Re: LinkedIn — if you really want to save your messages on that service, you can set your profile to send you messages via e-mail when someone e-mails you there. I think typically, they quote the entire message in the e-mail.
OMG tags!!
Good post. And some of the comments on Jason Scott’s post really pissed me off. I think his post was excellent and spot-on, but some of those people REALLY have their heads up their asses. Talk about high horses.
For more coverage of Ficlets’s demise, check out my article at http://www.teleread.org/blog/2009/01/04/requiem-for-ficletscom/
Also, I have written a tutorial to advise those people who have written dozens or hundreds of ficlets as to how they can back them all up much more quickly and easily than pasting them one by one into a word processor:
http://terrania.us/saveyourbabies.html
Sorry to comment twice – I thought what I posted on Facebook about this story might be relevant to the discussion. Here it is in a slightly edited form:
In regards to backing things up – I do think the lines about what is valuable enough to warrant a back-up get kind of fuzzy. Is every single text message I send really worth holding onto? Every IM? Every @ message on Twitter? How are these things substantially different than an off-hand remark in conversation? If we save EVERYTHING, especially now that we are generating so much content, we run into the problem of not being able to pick out the items that really “mean something.” I think this post is valuable, though, because it makes people start thinking about these issues – and forces them to determine how much of their content they really want to trust with a 3rd party.
Thanks for the comment(s) Joseph. I don’t know that there’s a universal answer to what’s worth holding onto, which is why I qualified the title of this post with “anything that’s important to you.”
There’s a lot of stuff I’ve held onto that I thought at the time I would never want to read again, but in seeing it there now found pretty useful. Example: all the cover letters I sent out when I was looking for a job a few years ago. Aside from being hilarious, I can see which ones people responded to and which ones people didn’t.
Also, an individual Twitter message is pretty worthless to me (as it is read live), but the aggregate of them is informative about my thought processes and routines at the time. Same goes for email in a lot of cases.
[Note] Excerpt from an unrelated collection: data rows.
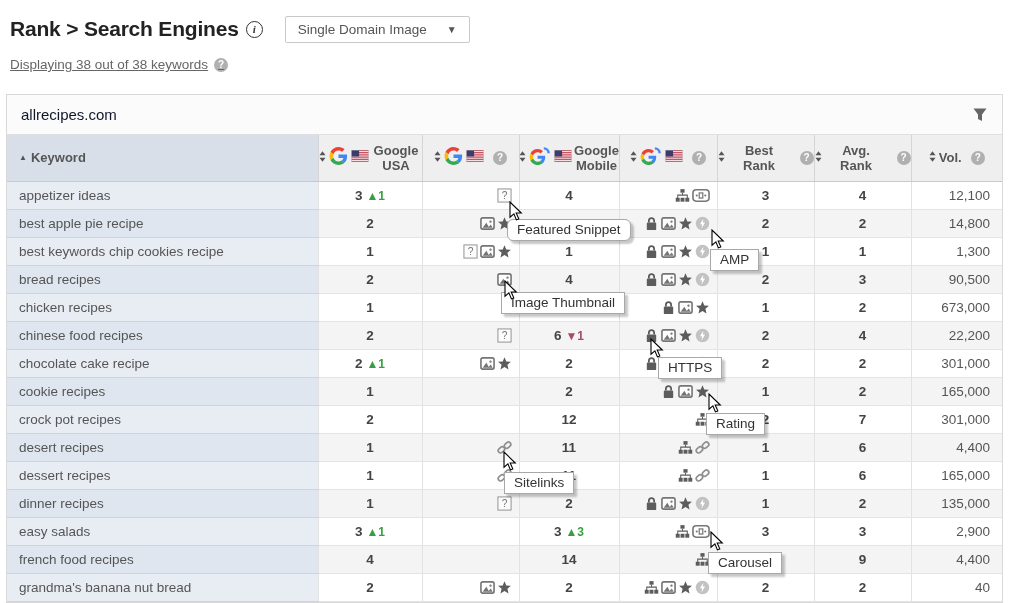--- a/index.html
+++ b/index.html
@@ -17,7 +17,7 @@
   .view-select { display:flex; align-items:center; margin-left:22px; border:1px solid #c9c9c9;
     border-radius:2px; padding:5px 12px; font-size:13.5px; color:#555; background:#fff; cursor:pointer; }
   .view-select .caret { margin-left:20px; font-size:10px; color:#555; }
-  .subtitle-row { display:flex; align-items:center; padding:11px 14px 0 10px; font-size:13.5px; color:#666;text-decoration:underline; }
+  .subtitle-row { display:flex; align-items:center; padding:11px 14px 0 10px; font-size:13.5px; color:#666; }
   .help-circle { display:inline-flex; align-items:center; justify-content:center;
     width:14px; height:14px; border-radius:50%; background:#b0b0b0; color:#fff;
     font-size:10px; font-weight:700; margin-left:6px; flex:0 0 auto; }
All this is YMMV, but I think it’s good to have an anthropological record even if you have no plans of revisiting it and sifting through it. Disk space is cheap, losing something valuable because you didn’t think it was important at the time could be expensive.
Also, we don’t always know until after the fact which items “mean something.” Things that seem mundane at the time may later have huge personal meaning. I’m not a pack-rat with anything else but when it comes to preserving personal records, I am, for that reason.
Hey, I spent yesterday backing up my LiveJournal and helping others do that. My LJ dates back to 2000. I hate the thought of that service going down.
How are you backing up Flickr? Are you keeping everything on a separate hard drive?
Jen,
I’m not currently. I’m contemplating setting up another Gallery install since the Gallery2Flickr module worked so well for porting stuff over to Flickr. I’m hoping it will work as well in reverse, but haven’t had time to set it up and try it yet.
Very relevant to your post – Lycos has recently alerted users it is shutting down its mail service next month. Imagine if you were someone who relied on that e-mail address for several years and had a lot of contacts who were going to lose touch with you once you lost the address. Not to mention that I am not sure if lycos mail allowed users to download their mail via pop3.
Full story is here
I remember when lots of people used Tripod.
Yeah – actually that’s another big thing happening… There are still a lot of older “fan sites” and information sites hosted on tripod. Guess those are all going to be gone within a couple of months. Something to consider when getting your hosting from some free service. Next on the list, Geocities?
Well, Geocities is owned by Yahoo, so it wouldn’t surprise me at all to see it shut down sometime in the next year or two.